But, in the current context, I also believe we need to go further. Because those tools, and their capacity to do harm, are a problem worth talking about. The public voice of the “Christian” community played a powerful role in getting us here, so let’s see if we can be part of the solution.

God’s family does not whine about its rights. God’s family asks, “how can we serve you?”

God’s family is not afraid of a “slippery slope toward tyranny” or other talking points provided by those who are raking in the cash from our addiction to firearms. We were saved to be brave about a conversation that we need to have as churches, as families, as lawmakers, as voters, as citizens.

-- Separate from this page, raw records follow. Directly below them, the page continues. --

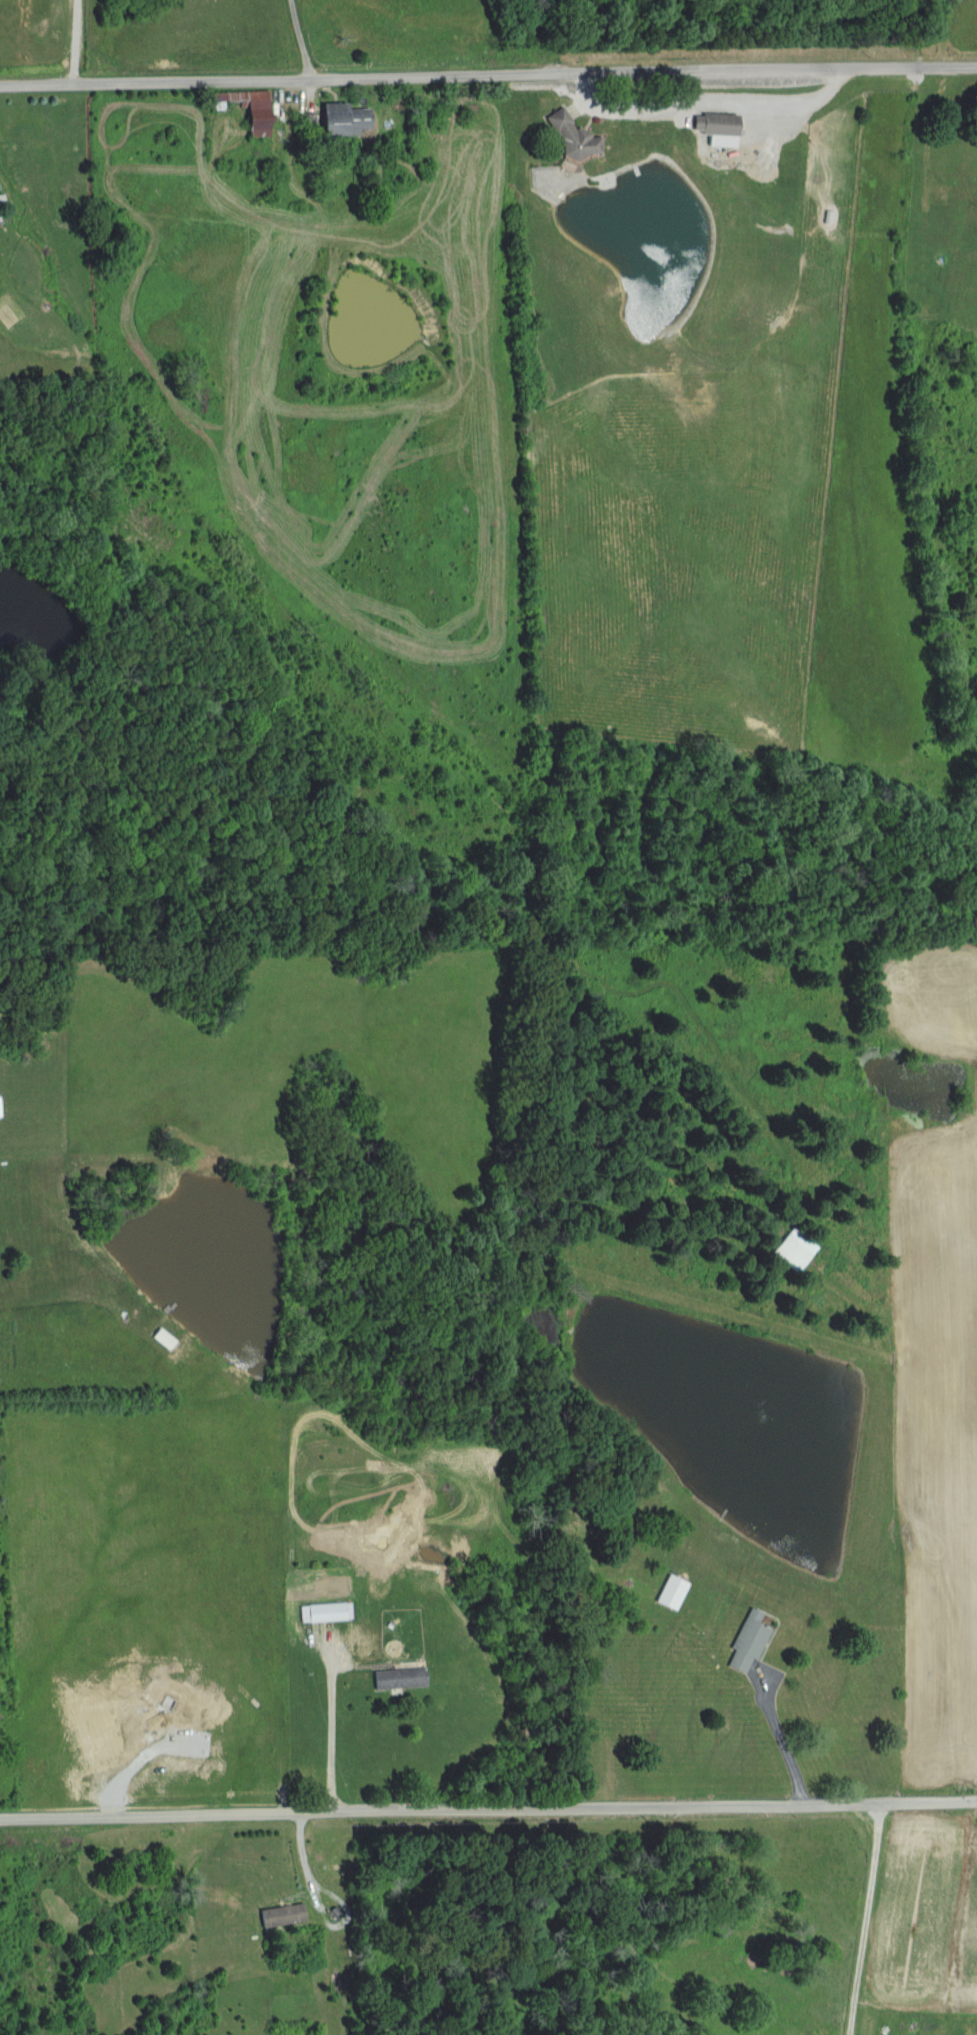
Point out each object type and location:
road: (295, 40)
road: (68, 42)
road: (488, 79)
building: (246, 109)
building: (343, 120)
building: (306, 122)
building: (715, 128)
building: (569, 135)
building: (793, 1250)
building: (162, 1339)
building: (670, 1592)
building: (327, 1612)
building: (746, 1642)
building: (398, 1678)
road: (327, 1736)
road: (488, 1815)
road: (302, 1875)
building: (281, 1915)
road: (861, 1920)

Around the dinner table of God’s family, the “gun conversation” is this: a Christian has no business giving a second thought to his gun hobby, his hunting pastime, and even his own rights. The Christian, living in grace, bravely enters the conversation about guns open to the idea that he or she might need to give up a hobby, a pastime, or even a right. The Christian does not hold onto rights for rights sake. The Christian is far more afraid of violating the law of God than of living peacefully under even the most tyrannical government. The Christian’s primary identity is not American, it is Christian.

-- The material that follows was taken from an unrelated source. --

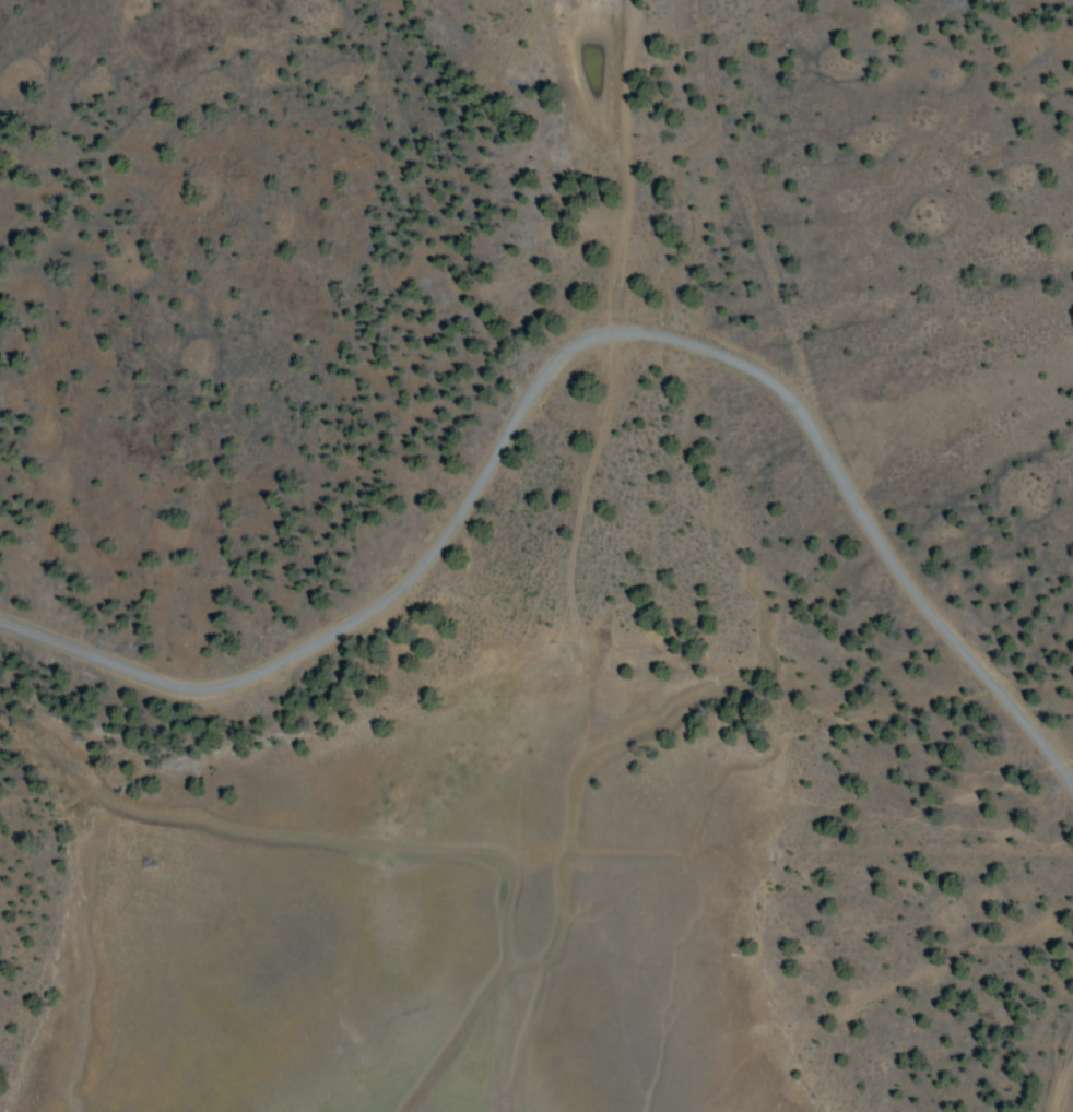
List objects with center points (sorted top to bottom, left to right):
road: (617, 322)
road: (569, 357)
road: (1065, 1086)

Maybe we have the conversation, listen to experts, take a real look at evidence, and come back around to the position that guns are good to have. Maybe we conclude that if fewer people had assault rifles, that we’d be worse off. But right now there are powerful financial interests, and lots of “me first-isms” with a deep foothold in the Christian community and those powerful interests will not allow the conversation to happen. They deflect, they cut it off. So before you pull out the knee-jerk talking points…ask where you got them, and who is laughing his way to the bank.

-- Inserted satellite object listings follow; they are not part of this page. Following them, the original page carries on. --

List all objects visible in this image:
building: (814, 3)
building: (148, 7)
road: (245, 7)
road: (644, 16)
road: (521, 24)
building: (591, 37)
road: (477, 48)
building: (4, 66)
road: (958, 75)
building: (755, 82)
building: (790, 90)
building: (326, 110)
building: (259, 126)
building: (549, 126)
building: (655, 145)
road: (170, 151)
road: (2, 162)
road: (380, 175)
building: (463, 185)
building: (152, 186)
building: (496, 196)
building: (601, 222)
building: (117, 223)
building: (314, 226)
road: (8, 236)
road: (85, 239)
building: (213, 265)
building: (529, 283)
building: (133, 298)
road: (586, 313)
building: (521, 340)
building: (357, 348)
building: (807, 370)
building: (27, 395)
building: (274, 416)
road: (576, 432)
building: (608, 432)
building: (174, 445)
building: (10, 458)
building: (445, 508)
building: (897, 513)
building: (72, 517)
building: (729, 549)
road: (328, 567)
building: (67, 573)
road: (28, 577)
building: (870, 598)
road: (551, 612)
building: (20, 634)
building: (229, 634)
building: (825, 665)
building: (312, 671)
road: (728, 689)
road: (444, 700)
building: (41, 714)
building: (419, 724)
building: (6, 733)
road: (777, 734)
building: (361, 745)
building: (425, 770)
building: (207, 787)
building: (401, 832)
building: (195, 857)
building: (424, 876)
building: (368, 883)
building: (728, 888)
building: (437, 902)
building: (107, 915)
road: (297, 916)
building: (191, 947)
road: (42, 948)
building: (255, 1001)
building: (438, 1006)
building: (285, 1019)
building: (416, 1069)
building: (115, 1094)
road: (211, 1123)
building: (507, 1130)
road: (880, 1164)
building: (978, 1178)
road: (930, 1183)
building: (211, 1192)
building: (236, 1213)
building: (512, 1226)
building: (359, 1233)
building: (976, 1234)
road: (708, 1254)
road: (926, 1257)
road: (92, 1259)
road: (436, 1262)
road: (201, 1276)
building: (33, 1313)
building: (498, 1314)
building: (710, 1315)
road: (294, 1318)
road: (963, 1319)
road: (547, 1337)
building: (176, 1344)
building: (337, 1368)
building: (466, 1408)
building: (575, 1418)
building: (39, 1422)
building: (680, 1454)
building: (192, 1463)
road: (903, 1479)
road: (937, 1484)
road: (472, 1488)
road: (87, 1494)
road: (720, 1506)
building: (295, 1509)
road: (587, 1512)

One little side note on the second amendment…and I’m open to a Constitutional lawyer helping me understand the broader implications of a “well-regulated militia” but… do you honestly, HONESTLY, think your assault rifle is going to protect your from the full force of the US Military (or Russian or Chinese or ISIS)? If the citizens of the United States ever need to defend themselves against a military power in a nuclear age…what exactly are you hoping to accomplish? If the most you can come up with is “going down fighting,” you need to get over yourself. You might as well use your fists. A well-regulated militia of exactly zero use in 2017.

The founding fathers were not God. They did not foresee where these things would go. And the Constitution is not Scripture. “The constitutions tells me so” is a really lame argument for a Christian to fall back on here.

One of Asa’s baptism gifts from the church was a (decorative) arrow. His name means “healer” and our prayer has always been that he would be a flaming arrow of peace into the darkness. That arrow is our reminder that baptism brings grace, and the effect of grace is power. The power to do good. The power to do battle with sin and its havoc.

There is sin and havoc in an angry man with a weapon capable of indiscriminate killing in the space of seconds. There is sin and havoc in greed and power. There is sin and havoc in church who can’t remember where its true citizenship resides. Let our baptism be a reminder of what we were saved from, what we were saved to do, and where our citizenship resides.